**KURZAUFGABE A**
Nennen Sie alle Städte, die im Artikel über das Centre Pompidou-Metz namentlich vorkommen.
**KURZAUFGABE B**
Erläutern Sie anhand des Artikels über das Centre Pompidou-Metz, weshalb Museumsbauten mit einprägsamen formalen Attributen auf Fernwirkung hin berechnet sind.
**KURZAUFGABE C**
Geben Sie aus dem Artikel über das Centre Pompidou-Metz den Abschnitt wortgetreu wieder, der mit den Worten „Interview mit dem“ einsetzt und mit „von selbst erklärt.“ schließt.

─── TEXTBLOCK ───

Abenteuer Centre Pompidou. Die Dependance in Metz.

Interview mit dem Kurator Laurent Le Bon

Text: Maier-Solgk, Frank, Düsseldorf; Redecke, Sebastian, Berlin

Mitte Mai erlebte Metz einen großen Moment. Mit dem Werbespruch „Picasso: Ich ziehe um nach Metz“ wurde das zweite Centre Pompidou Frankreichs in der lothringischen Stadt eröffnet. Beim Neubau steht wie beim Centre Pompidou in Paris die Konstruktion im Vordergrund, die sich aber nicht von selbst erklärt.
Ein großer Zauberhut oder ein ausladender großer weißer Champignon – das Centre Pompidou-Metz, das neue Aushängeschild der französischen Museumslandschaft, lädt ein zur Metaphernbildung. In der Tat besitzt das von Shigeru Ban und Jean de Gastines entworfene, 10.000 Quadratmeter große Kunstzentrum am Stadtrand von Metz mit seinem sämtliche Gebäudeteile überwölbenden Zeltdach (in der Form eines Sechsecks, das die Geographie der Grande Nation nachzeichnet) die formalen Attribute einer einprägsamen Signatur. Derartige Eigenschaften sind im zeitgenössischen Museumsbau spätestens seit Guggenheim in Bilbao fast schon ein Muss. Häuser mit diesen Eigenschaften sind gewissermaßen auf Fernwirkung hin berechnet, um das Publikum schon von weitem anzulocken. Aber natürlich verspricht die neue Dependance des Pariser Centre Pompidou, des Flaggschiffs der französischen Kunst der Moderne und Gegenwart, auch inhaltlich eine ganze Menge. Man will an den einstigen Aufbruch des Mutterhauses anknüpfen, an dessen Gründungsjahr nicht nur der 77 Meter hohe Signalmastin Metz erinnert. Wir sprachen mit dem Direktor Laurent Le Bon über das Haus und seine Ziele.

─── VORLIEGENDES MATERIAL ───

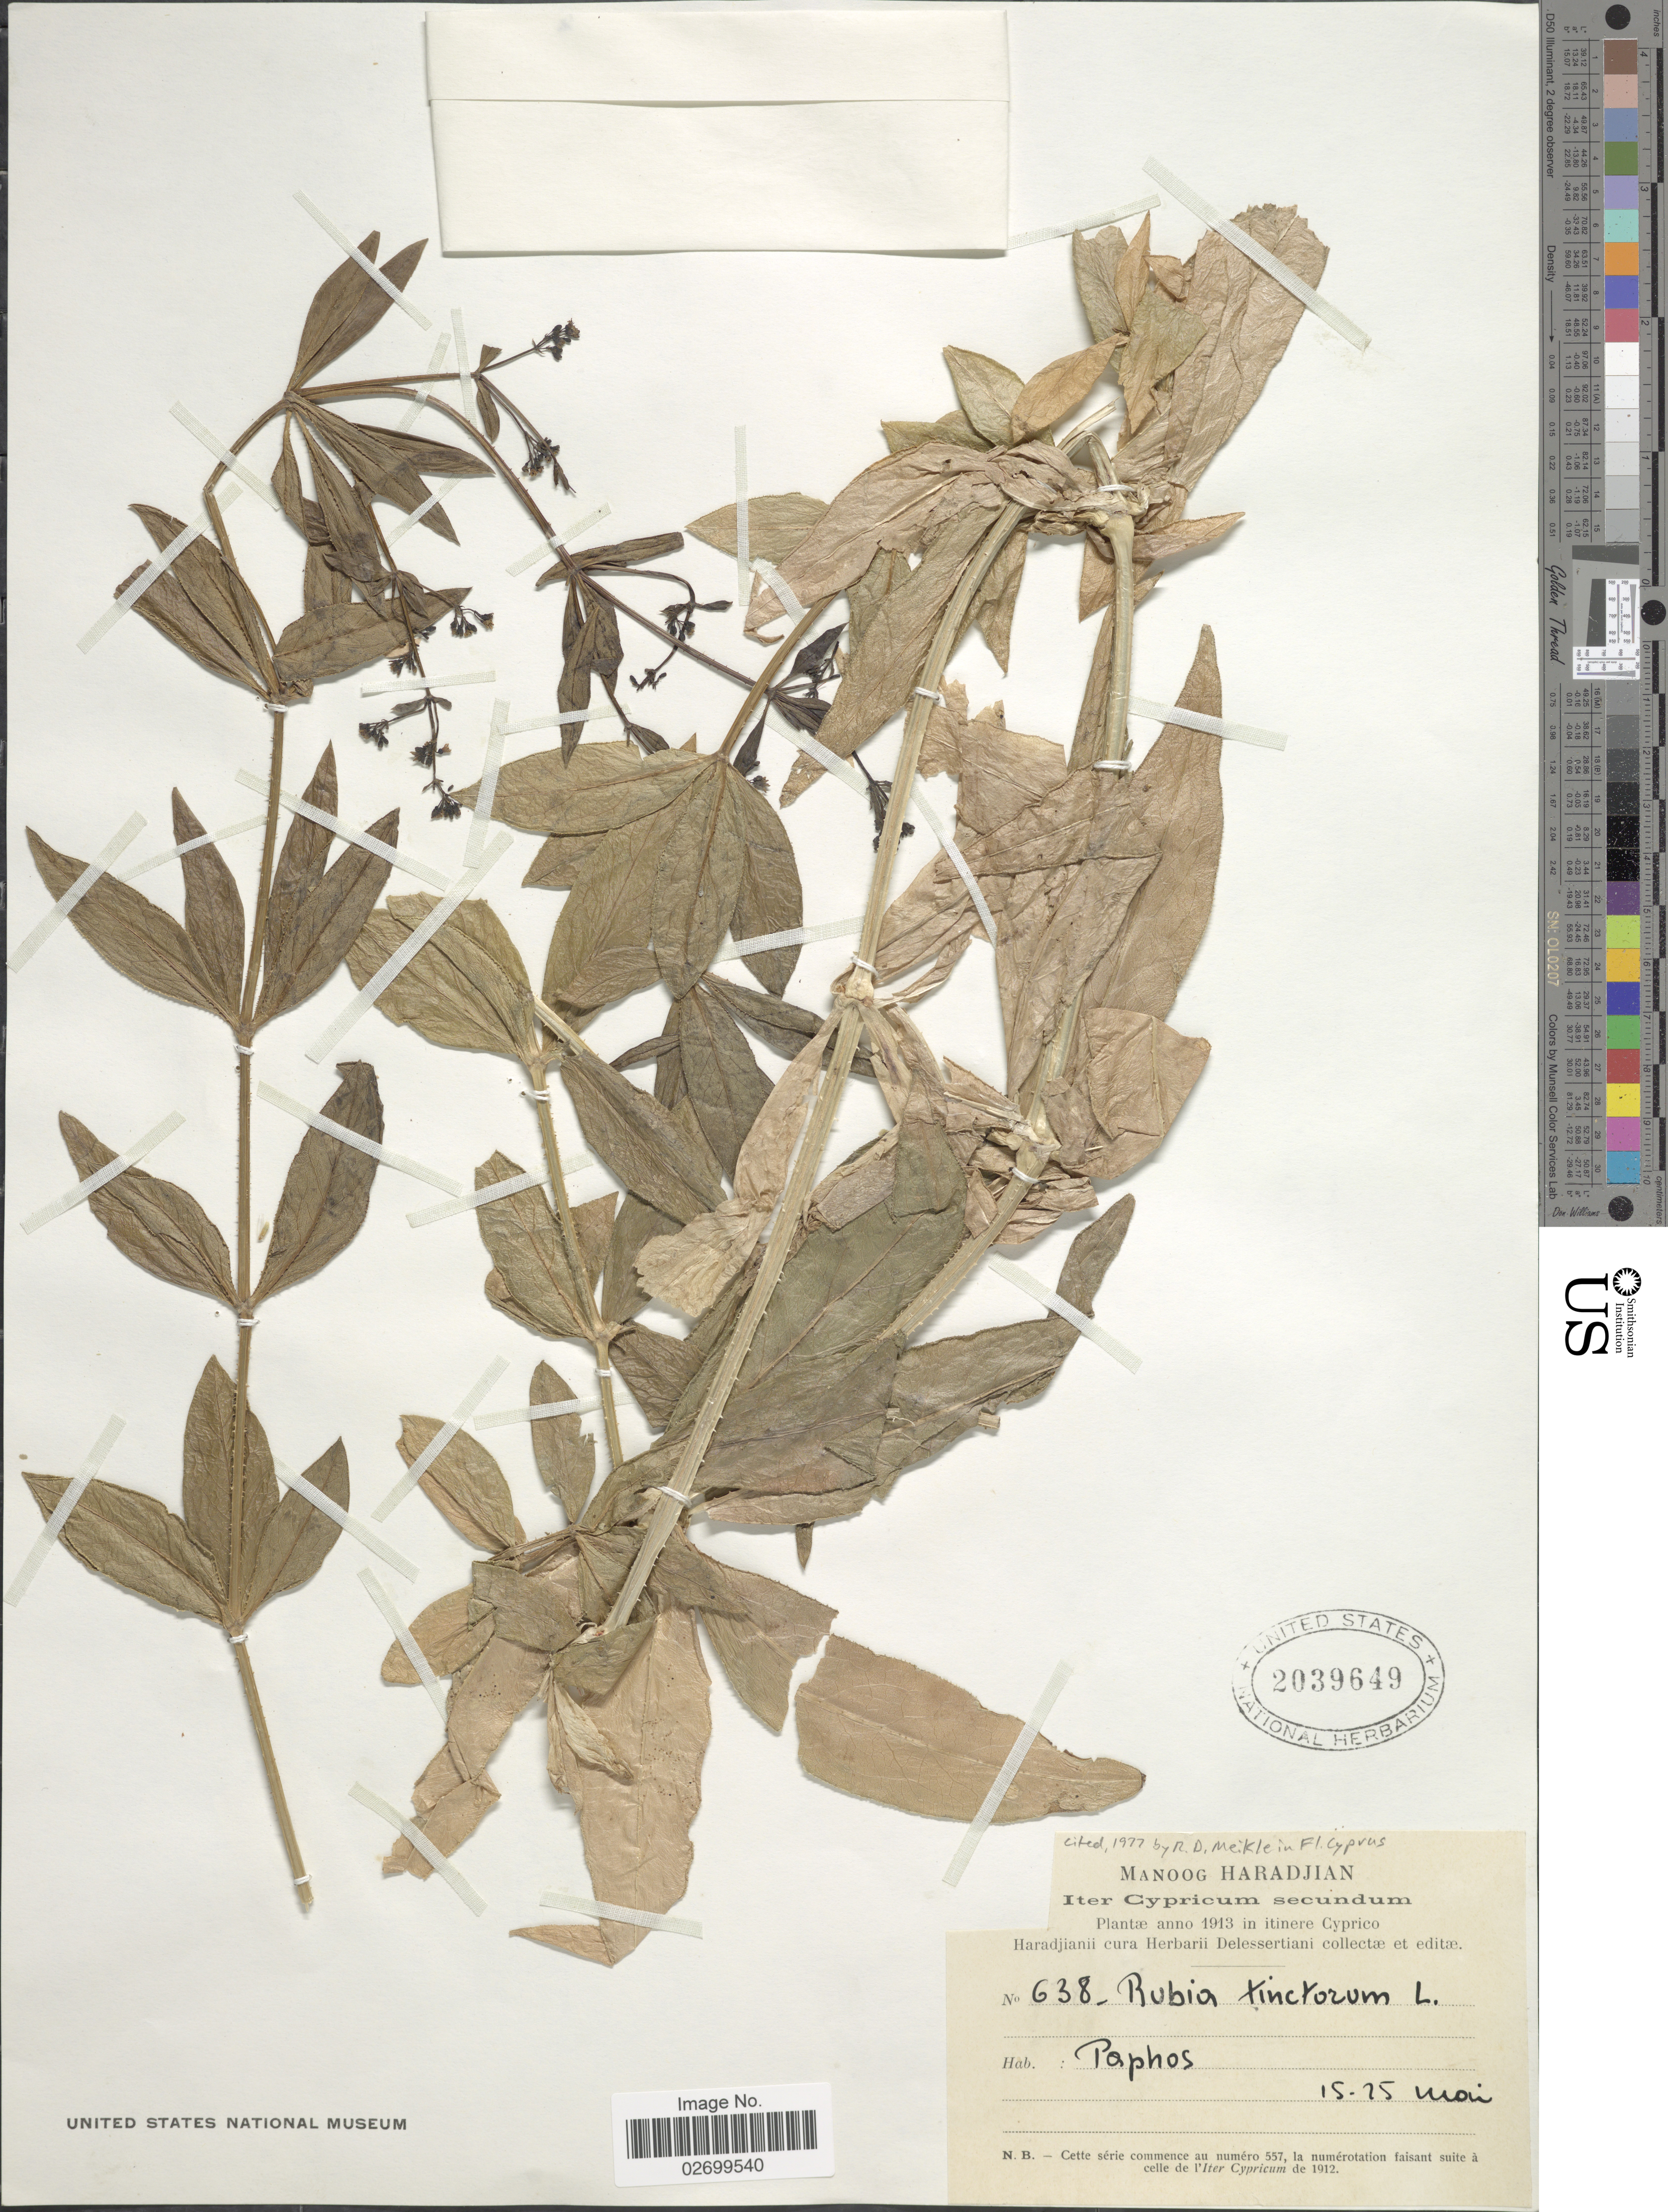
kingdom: Plantae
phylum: Tracheophyta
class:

───

**ERWARTETE AUSGABE A**
Im Artikel werden die Städte Metz, Düsseldorf, Berlin, Paris und Bilbao genannt.

**ERWARTETE AUSGABE B**
Solche Häuser sind auf Fernwirkung hin berechnet, damit sie das Publikum schon von weitem anlocken.

**ERWARTETE AUSGABE C**
Interview mit dem Kurator Laurent Le Bon

Text: Maier-Solgk, Frank, Düsseldorf; Redecke, Sebastian, Berlin

Mitte Mai erlebte Metz einen großen Moment. Mit dem Werbespruch „Picasso: Ich ziehe um nach Metz“ wurde das zweite Centre Pompidou Frankreichs in der lothringischen Stadt eröffnet. Beim Neubau steht wie beim Centre Pompidou in Paris die Konstruktion im Vordergrund, die sich aber nicht von selbst erklärt.